ISO 9001 is the most widely used International standard in the world. It streamlines and documents Arctiko’s working processes and ensures that production always meets the high quality expectations of Arctiko’s partners.
Arctiko uses the ISO 9001 standard in all business processes within R&D, sales, marketing, manufacturing and with continuous monitoring and optimization of business processes and manufacturing methods. This ensures that in all areas, not just commercial applications, Arctiko will meet customer expectations/requirements in communications, documentations, deliveries and administration.

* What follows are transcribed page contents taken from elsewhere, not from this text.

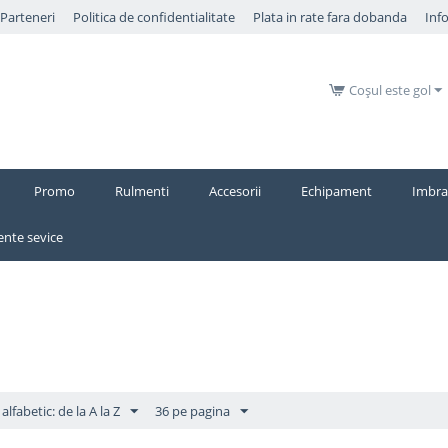
​Parteneri
Politica de confidentialitate
Plata in rate fara dobanda
Inf
Coșul este gol
Promo
Rulmenti
Accesorii
Echipament
Imbra
nte sevice
alfabetic: de la A la Z
36 pe pagina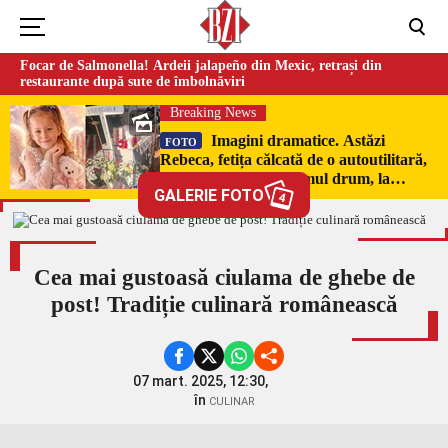
Focar de Salmonella! Ardeii jalapeño din Mexic, retrași din
restaurante după sute de îmbolnăviri
Breaking News
Imagini dramatice. Astăzi
FOTO
Rebeca, fetița călcată de o autoutilitară,
a fost condusă pe ultimul drum, la
GALERIE FOTO
Poduri. În sicriul alb al micuței au fost
4
puși pumni de bani și jucării –
EXCLUSIV
Cea mai gustoasă ciulama de ghebe de
post! Tradiție culinară românească
07 mart. 2025, 12:30,
în
CULINAR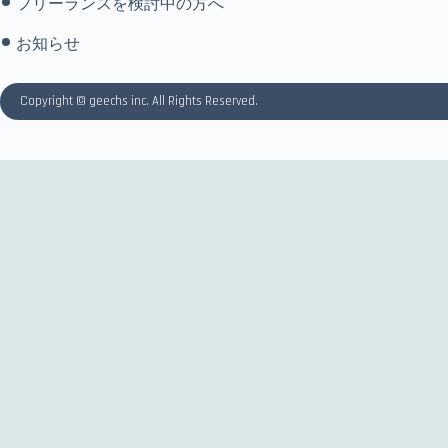
フリーランスを検討中の方へ
お知らせ
Copyright © geechs inc. All Rights Reserved.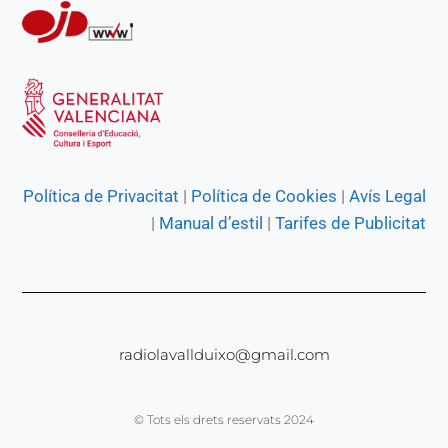
Política de Privacitat
|
Política de Cookies
|
Avís Legal
|
Manual d’estil
|
Tarifes de Publicitat
radiolavallduixo@gmail.com
© Tots els drets reservats 2024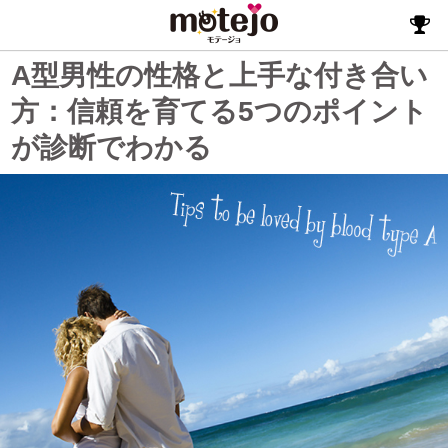
A型男性の性格と上手な付き合い
方：信頼を育てる5つのポイント
が診断でわかる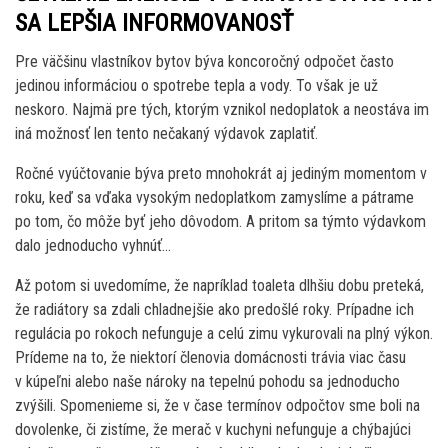
SA LEPŠIA INFORMOVANOSŤ
Pre väčšinu vlastníkov bytov býva koncoročný odpočet často
jedinou informáciou o spotrebe tepla a vody. To však je už
neskoro. Najmä pre tých, ktorým vznikol nedoplatok a neostáva im
iná možnosť len tento nečakaný výdavok zaplatiť.
Ročné vyúčtovanie býva preto mnohokrát aj jediným momentom v
roku, keď sa vďaka vysokým nedoplatkom zamyslíme a pátrame
po tom, čo môže byť jeho dôvodom. A pritom sa týmto výdavkom
dalo jednoducho vyhnúť…
Až potom si uvedomíme, že napríklad toaleta dlhšiu dobu preteká,
že radiátory sa zdali chladnejšie ako predošlé roky. Prípadne ich
regulácia po rokoch nefunguje a celú zimu vykurovali na plný výkon.
Prídeme na to, že niektorí členovia domácnosti trávia viac času
v kúpeľni alebo naše nároky na tepelnú pohodu sa jednoducho
zvýšili. Spomenieme si, že v čase termínov odpočtov sme boli na
dovolenke, či zistíme, že merač v kuchyni nefunguje a chýbajúci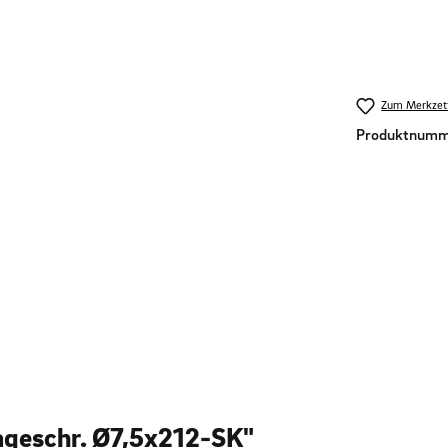
Zum Merkzett
Produktnumm
ageschr. Ø7,5x212-SK"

ISO 13485 is a standard for the design and manufacture of medical equipment. It is an independent standard certification that is generally harmonized with ISO 9001. The standard has been prepared in accordance with the European Commission with a view to the essential requirements of EU directives for medical devices and CE marking.

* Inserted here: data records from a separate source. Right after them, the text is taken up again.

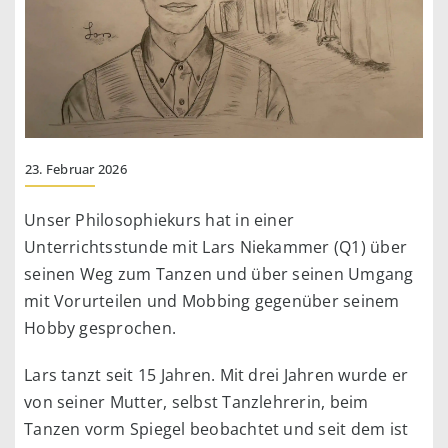
23. Februar 2026
Unser Philosophiekurs hat in einer
Unterrichtsstunde mit Lars Niekammer (Q1) über
seinen Weg zum Tanzen und über seinen Umgang
mit Vorurteilen und Mobbing gegenüber seinem
Hobby gesprochen.
Lars tanzt seit 15 Jahren. Mit drei Jahren wurde er
von seiner Mutter, selbst Tanzlehrerin, beim
Tanzen vorm Spiegel beobachtet und seit dem ist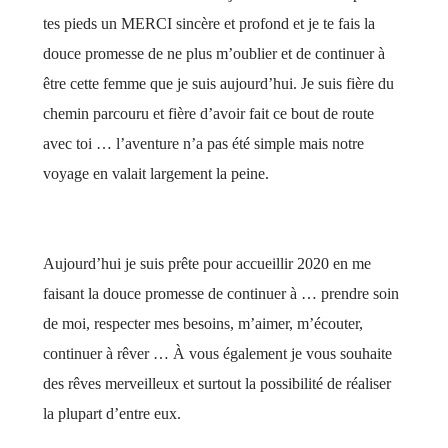
tes pieds un MERCI sincère et profond et je te fais la
douce promesse de ne plus m’oublier et de continuer à
être cette femme que je suis aujourd’hui. Je suis fière du
chemin parcouru et fière d’avoir fait ce bout de route
avec toi … l’aventure n’a pas été simple mais notre
voyage en valait largement la peine.
Aujourd’hui je suis prête pour accueillir 2020 en me
faisant la douce promesse de continuer à … prendre soin
de moi, respecter mes besoins, m’aimer, m’écouter,
continuer à rêver … À vous également je vous souhaite
des rêves merveilleux et surtout la possibilité de réaliser
la plupart d’entre eux.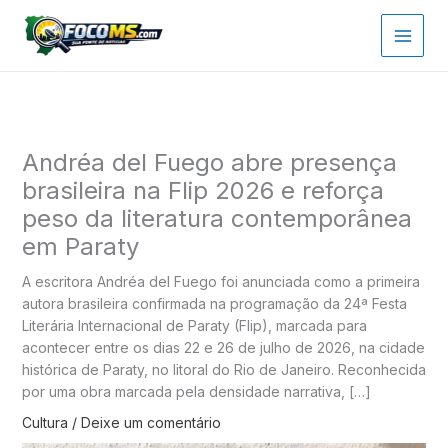
Ir
para
o
conteúdo
Andréa del Fuego abre presença
brasileira na Flip 2026 e reforça
peso da literatura contemporânea
em Paraty
A escritora Andréa del Fuego foi anunciada como a primeira
autora brasileira confirmada na programação da 24ª Festa
Literária Internacional de Paraty (Flip), marcada para
acontecer entre os dias 22 e 26 de julho de 2026, na cidade
histórica de Paraty, no litoral do Rio de Janeiro. Reconhecida
por uma obra marcada pela densidade narrativa, […]
Cultura
/
Deixe um comentário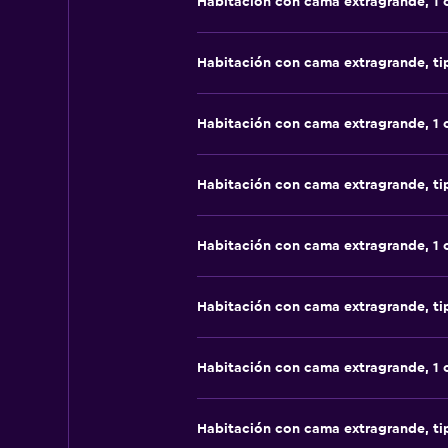
Habitación con cama extragrande, 1
Habitación con cama extragrande, t
Habitación con cama extragrande, 1
Habitación con cama extragrande, t
Habitación con cama extragrande, 1
Habitación con cama extragrande, t
Habitación con cama extragrande, 1
Habitación con cama extragrande, t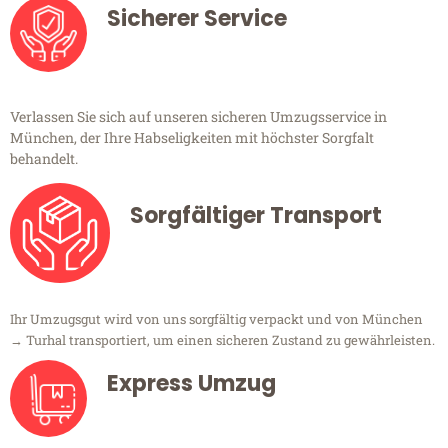
Sicherer Service
Verlassen Sie sich auf unseren sicheren Umzugsservice in
München, der Ihre Habseligkeiten mit höchster Sorgfalt
behandelt.
Sorgfältiger Transport
Ihr Umzugsgut wird von uns sorgfältig verpackt und von München
→ Turhal transportiert, um einen sicheren Zustand zu gewährleisten.
Express Umzug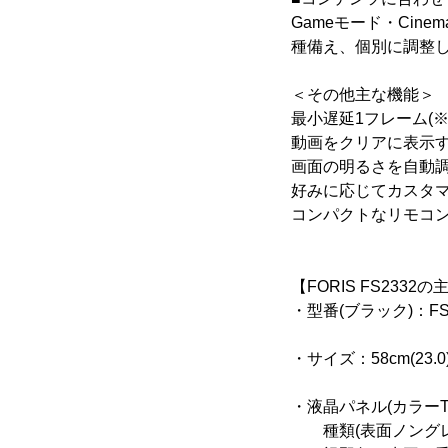
Gameモード・Cin
種備え、個別に調整し
＜その他主な機能＞
最小遅延1フレーム(
動画をクリアに表示
画面の明るさを自動調整す
好みに応じてカスタ
コンパクトなリモコ
【FORIS FS2332
・型番(ブラック)：FS2
・サイズ：58cm(23.0
・液晶パネル(カラーT
種類(表面ノングレア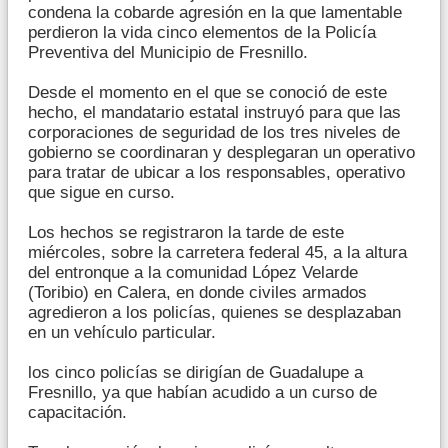
condena la cobarde agresión en la que lamentable
perdieron la vida cinco elementos de la Policía
Preventiva del Municipio de Fresnillo.
Desde el momento en el que se conoció de este
hecho, el mandatario estatal instruyó para que las
corporaciones de seguridad de los tres niveles de
gobierno se coordinaran y desplegaran un operativo
para tratar de ubicar a los responsables, operativo
que sigue en curso.
Los hechos se registraron la tarde de este
miércoles, sobre la carretera federal 45, a la altura
del entronque a la comunidad López Velarde
(Toribio) en Calera, en donde civiles armados
agredieron a los policías, quienes se desplazaban
en un vehículo particular.
los cinco policías se dirigían de Guadalupe a
Fresnillo, ya que habían acudido a un curso de
capacitación.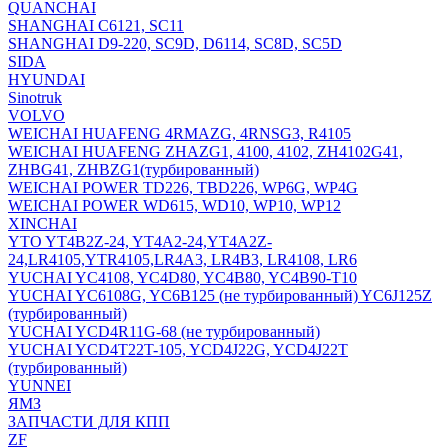
QUANCHAI
SHANGHAI C6121, SC11
SHANGHAI D9-220, SC9D, D6114, SC8D, SC5D
SIDA
HYUNDAI
Sinotruk
VOLVO
WEICHAI HUAFENG 4RMAZG, 4RNSG3, R4105
WEICHAI HUAFENG ZHAZG1, 4100, 4102, ZH4102G41,
ZHBG41, ZHBZG1(турбированный)
WEICHAI POWER TD226, TBD226, WP6G, WP4G
WEICHAI POWER WD615, WD10, WP10, WP12
XINCHAI
YTO YT4B2Z-24, YT4A2-24,YT4A2Z-
24,LR4105,YTR4105,LR4A3, LR4B3, LR4108, LR6
YUCHAI YC4108, YC4D80, YC4B80, YC4B90-T10
YUCHAI YC6108G, YC6B125 (не турбированный) YC6J125Z
(турбированный)
YUCHAI YCD4R11G-68 (не турбированный)
YUCHAI YCD4T22T-105, YCD4J22G, YCD4J22T
(турбированный)
YUNNEI
ЯМЗ
ЗАПЧАСТИ ДЛЯ КПП
ZF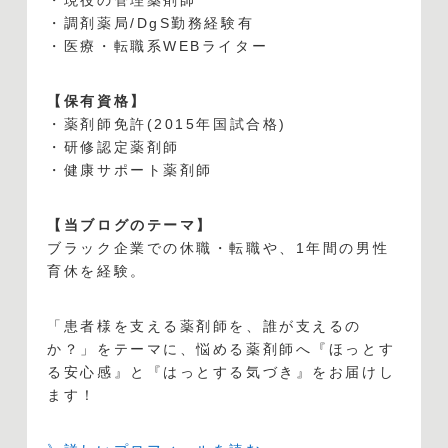
・調剤薬局/DgS勤務経験有
・医療・転職系WEBライター
【保有資格】
・薬剤師免許(2015年国試合格)
・研修認定薬剤師
・健康サポート薬剤師
【当ブログのテーマ】
ブラック企業での休職・転職や、1年間の男性
育休を経験。
「患者様を支える薬剤師を、誰が支えるの
か？」をテーマに、悩める薬剤師へ『ほっとす
る安心感』と『はっとする気づき』をお届けし
ます！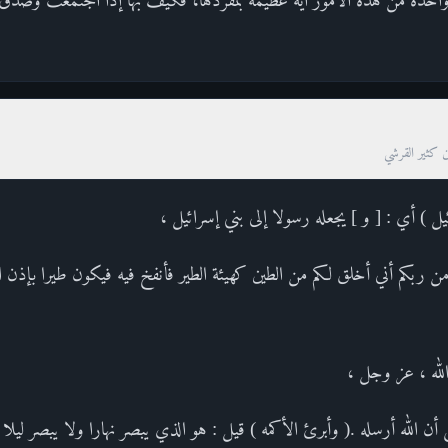
ن كثير القرشي
يل ) أي : [ و ] يجعله رسولا إلى بني إسرائيل ،
ة من ربكم أني أخلق لكم من الطين كهيئة الطير فأنفخ فيه فيكون طيرا بإذن 
 الله ، عز وجل ،
 الله أرسله .( وأبرئ الأكمه ) قيل : هو الذي يبصر نهارا ولا يبصر ليلا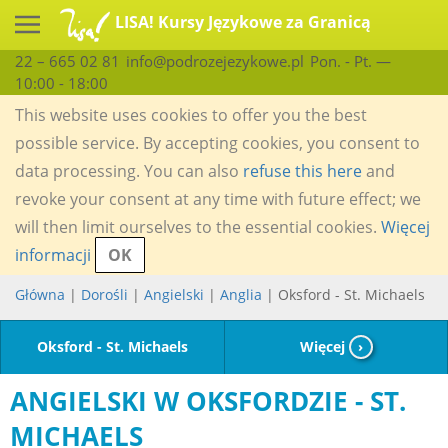
LISA! Kursy Językowe za Granicą
22 – 665 02 81
info@podrozejezykowe.pl
Pon. - Pt. —
10:00 - 18:00
This website uses cookies to offer you the best
possible service. By accepting cookies, you consent to
data processing. You can also
refuse this here
and
revoke your consent at any time with future effect; we
will then limit ourselves to the essential cookies.
Więcej
informacji
OK
Główna
|
Dorośli
|
Angielski
|
Anglia
| Oksford - St. Michaels
Oksford - St. Michaels
Więcej
›
ANGIELSKI W OKSFORDZIE - ST.
MICHAELS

For Arctiko, the ISO 13485 is a quality management system ensuring that our products meet the EU directive 93/42/EEC for medical devices. Class I devices are approved by Arctiko, whereas Class II equipment must be approved by an external certification company. For both classifications, Arctiko has prepared a technical file verifying that the equipment meets the essential requirements of EU directive 93/42/EEC for medical devices and CE marking.

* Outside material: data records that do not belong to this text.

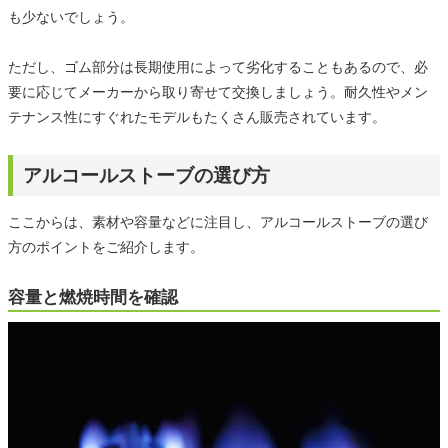
も少ないでしょう。
ただし、ゴム部分は長期使用によって劣化することもあるので、必
要に応じてメーカーから取り寄せて交換しましょう。耐久性やメン
テナンス性にすぐれたモデルもたくさん販売されています。
アルコールストーブの選び方
ここからは、素材や容量などに注目し、アルコールストーブの選び
方のポイントをご紹介します。
容量と燃焼時間を確認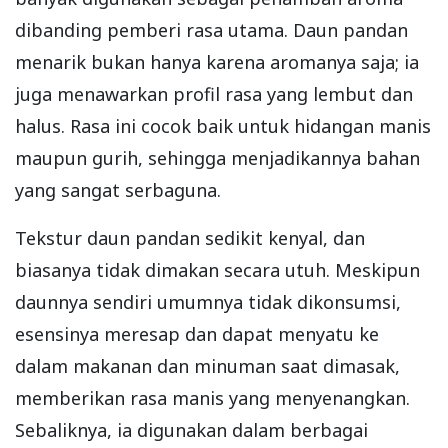
dibanding pemberi rasa utama. Daun pandan
menarik bukan hanya karena aromanya saja; ia
juga menawarkan profil rasa yang lembut dan
halus. Rasa ini cocok baik untuk hidangan manis
maupun gurih, sehingga menjadikannya bahan
yang sangat serbaguna.
Tekstur daun pandan sedikit kenyal, dan
biasanya tidak dimakan secara utuh. Meskipun
daunnya sendiri umumnya tidak dikonsumsi,
esensinya meresap dan dapat menyatu ke
dalam makanan dan minuman saat dimasak,
memberikan rasa manis yang menyenangkan.
Sebaliknya, ia digunakan dalam berbagai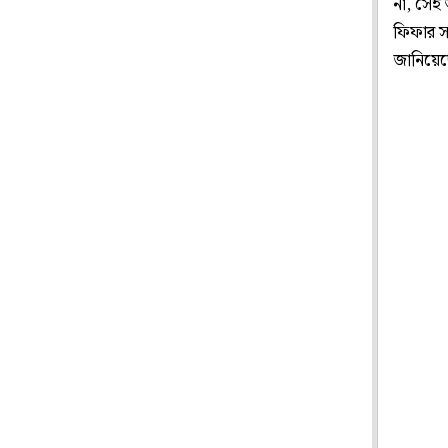
না, সেই
ফিফার সচ
জানিয়ে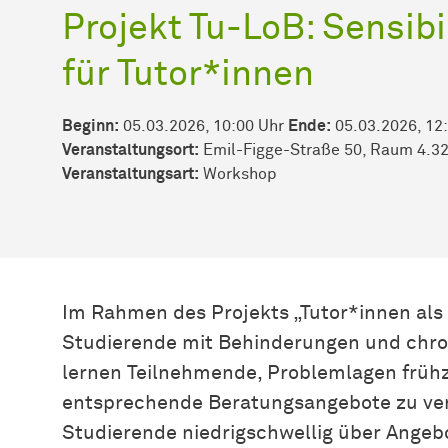
Projekt Tu-LoB: Sensib
für Tutor*innen
Beginn:
05.03.2026, 10:00 Uhr
Ende:
05.03.2026, 12
Veranstaltungsort:
Emil-Figge-Straße 50, Raum 4.3
Veran­stal­tungs­art:
Workshop
Im Rahmen des Projekts „Tutor*innen als
Studierende mit Behinderungen und chro
lernen Teilnehmende, Problemlagen frühz
entsprechende Beratungsangebote zu verwe
Studierende niedrigschwellig über Angebo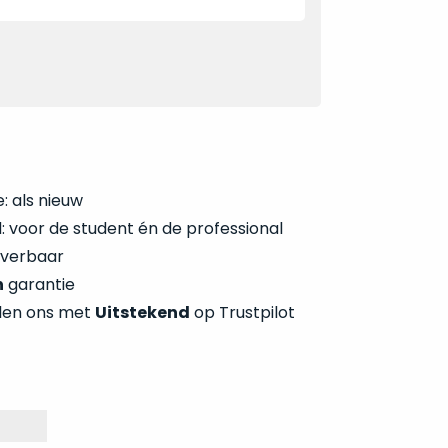
: als nieuw
 voor de student én de professional
everbaar
n
garantie
len ons met
Uitstekend
op Trustpilot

Certification ensures that when choosing Arctiko products classified as Class I and II medical devices, Arctiko’s customers can trust our statements of high quality at all times.
Medical devices directive
Again Arctiko has raised the bargain and achieved the EU directive 93/42/EEC for medical devices & CE marking for Class II equipment.
This ensures that Arctiko partners and customers at any time can trust our statements of high quality when choosing Arctiko products which are classified as Medical devices class I and Class II. Having this certification is also known as a “Symbol of Safety” worldwide.